- _The data_

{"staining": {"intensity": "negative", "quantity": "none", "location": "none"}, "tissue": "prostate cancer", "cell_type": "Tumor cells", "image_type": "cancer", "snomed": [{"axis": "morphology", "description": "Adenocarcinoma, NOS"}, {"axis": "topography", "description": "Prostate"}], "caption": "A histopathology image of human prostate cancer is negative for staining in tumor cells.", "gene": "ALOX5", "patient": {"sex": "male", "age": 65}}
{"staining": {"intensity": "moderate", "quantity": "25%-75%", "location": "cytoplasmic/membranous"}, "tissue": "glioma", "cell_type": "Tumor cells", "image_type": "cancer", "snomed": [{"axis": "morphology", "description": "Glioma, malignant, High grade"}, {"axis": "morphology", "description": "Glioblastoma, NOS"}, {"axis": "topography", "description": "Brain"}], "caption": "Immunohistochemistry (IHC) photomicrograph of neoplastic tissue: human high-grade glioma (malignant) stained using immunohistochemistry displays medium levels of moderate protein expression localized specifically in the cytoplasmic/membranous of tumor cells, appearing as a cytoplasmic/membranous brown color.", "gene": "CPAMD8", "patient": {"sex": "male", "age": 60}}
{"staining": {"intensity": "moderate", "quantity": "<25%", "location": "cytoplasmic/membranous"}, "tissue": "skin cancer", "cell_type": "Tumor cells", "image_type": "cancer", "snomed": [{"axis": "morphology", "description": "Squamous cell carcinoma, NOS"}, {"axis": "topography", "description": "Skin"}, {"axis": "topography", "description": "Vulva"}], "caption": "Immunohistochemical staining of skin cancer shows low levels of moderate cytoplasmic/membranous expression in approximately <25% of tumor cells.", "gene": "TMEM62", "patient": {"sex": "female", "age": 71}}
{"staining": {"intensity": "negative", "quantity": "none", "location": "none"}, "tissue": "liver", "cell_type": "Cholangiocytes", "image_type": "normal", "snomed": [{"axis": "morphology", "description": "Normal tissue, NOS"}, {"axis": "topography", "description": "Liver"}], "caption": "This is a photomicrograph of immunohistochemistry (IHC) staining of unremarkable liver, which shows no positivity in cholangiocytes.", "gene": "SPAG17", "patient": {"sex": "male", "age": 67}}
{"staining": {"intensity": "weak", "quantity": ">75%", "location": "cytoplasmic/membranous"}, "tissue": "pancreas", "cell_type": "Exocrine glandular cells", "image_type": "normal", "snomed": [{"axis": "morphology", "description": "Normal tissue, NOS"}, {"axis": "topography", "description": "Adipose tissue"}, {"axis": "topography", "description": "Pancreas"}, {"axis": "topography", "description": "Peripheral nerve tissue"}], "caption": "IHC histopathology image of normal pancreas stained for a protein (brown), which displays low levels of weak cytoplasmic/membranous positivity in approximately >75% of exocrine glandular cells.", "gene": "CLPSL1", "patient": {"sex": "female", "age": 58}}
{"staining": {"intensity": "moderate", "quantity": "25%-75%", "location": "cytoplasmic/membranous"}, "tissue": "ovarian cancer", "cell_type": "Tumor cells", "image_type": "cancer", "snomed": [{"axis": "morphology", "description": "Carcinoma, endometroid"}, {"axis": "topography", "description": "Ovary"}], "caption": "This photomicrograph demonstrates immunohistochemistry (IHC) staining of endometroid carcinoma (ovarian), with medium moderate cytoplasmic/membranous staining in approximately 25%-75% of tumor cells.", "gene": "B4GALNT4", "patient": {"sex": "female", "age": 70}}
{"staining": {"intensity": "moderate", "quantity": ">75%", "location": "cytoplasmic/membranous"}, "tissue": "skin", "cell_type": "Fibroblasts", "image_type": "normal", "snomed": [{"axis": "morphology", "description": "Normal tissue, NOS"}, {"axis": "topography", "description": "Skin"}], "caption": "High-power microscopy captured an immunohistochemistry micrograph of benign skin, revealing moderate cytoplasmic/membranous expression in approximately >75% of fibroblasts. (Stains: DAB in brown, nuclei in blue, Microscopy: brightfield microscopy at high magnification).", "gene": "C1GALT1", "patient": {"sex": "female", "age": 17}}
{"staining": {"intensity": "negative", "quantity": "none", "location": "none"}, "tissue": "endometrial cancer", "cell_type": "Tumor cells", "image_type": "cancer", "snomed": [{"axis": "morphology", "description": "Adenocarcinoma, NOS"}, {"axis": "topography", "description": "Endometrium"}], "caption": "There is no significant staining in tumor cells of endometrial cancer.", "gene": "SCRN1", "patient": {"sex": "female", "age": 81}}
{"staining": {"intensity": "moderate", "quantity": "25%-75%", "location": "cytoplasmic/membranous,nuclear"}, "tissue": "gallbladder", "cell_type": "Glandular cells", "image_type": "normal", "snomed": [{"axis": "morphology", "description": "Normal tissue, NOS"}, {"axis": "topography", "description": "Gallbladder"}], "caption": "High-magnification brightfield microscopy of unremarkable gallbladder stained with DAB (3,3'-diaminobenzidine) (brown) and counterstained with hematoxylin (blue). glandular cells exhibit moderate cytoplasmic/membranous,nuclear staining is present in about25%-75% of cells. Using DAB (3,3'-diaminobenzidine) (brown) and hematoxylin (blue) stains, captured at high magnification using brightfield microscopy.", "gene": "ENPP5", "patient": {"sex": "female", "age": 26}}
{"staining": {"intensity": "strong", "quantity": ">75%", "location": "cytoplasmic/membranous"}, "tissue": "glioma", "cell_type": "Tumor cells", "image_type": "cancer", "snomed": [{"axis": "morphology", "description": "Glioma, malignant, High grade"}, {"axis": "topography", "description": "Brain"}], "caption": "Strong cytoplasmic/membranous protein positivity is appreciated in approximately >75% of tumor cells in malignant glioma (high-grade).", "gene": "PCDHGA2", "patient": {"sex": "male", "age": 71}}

- _What needs to be done_
Return from the data every line that holds "Glioma".

- _Written response_
{"staining": {"intensity": "moderate", "quantity": "25%-75%", "location": "cytoplasmic/membranous"}, "tissue": "glioma", "cell_type": "Tumor cells", "image_type": "cancer", "snomed": [{"axis": "morphology", "description": "Glioma, malignant, High grade"}, {"axis": "morphology", "description": "Glioblastoma, NOS"}, {"axis": "topography", "description": "Brain"}], "caption": "Immunohistochemistry (IHC) photomicrograph of neoplastic tissue: human high-grade glioma (malignant) stained using immunohistochemistry displays medium levels of moderate protein expression localized specifically in the cytoplasmic/membranous of tumor cells, appearing as a cytoplasmic/membranous brown color.", "gene": "CPAMD8", "patient": {"sex": "male", "age": 60}}
{"staining": {"intensity": "strong", "quantity": ">75%", "location": "cytoplasmic/membranous"}, "tissue": "glioma", "cell_type": "Tumor cells", "image_type": "cancer", "snomed": [{"axis": "morphology", "description": "Glioma, malignant, High grade"}, {"axis": "topography", "description": "Brain"}], "caption": "Strong cytoplasmic/membranous protein positivity is appreciated in approximately >75% of tumor cells in malignant glioma (high-grade).", "gene": "PCDHGA2", "patient": {"sex": "male", "age": 71}}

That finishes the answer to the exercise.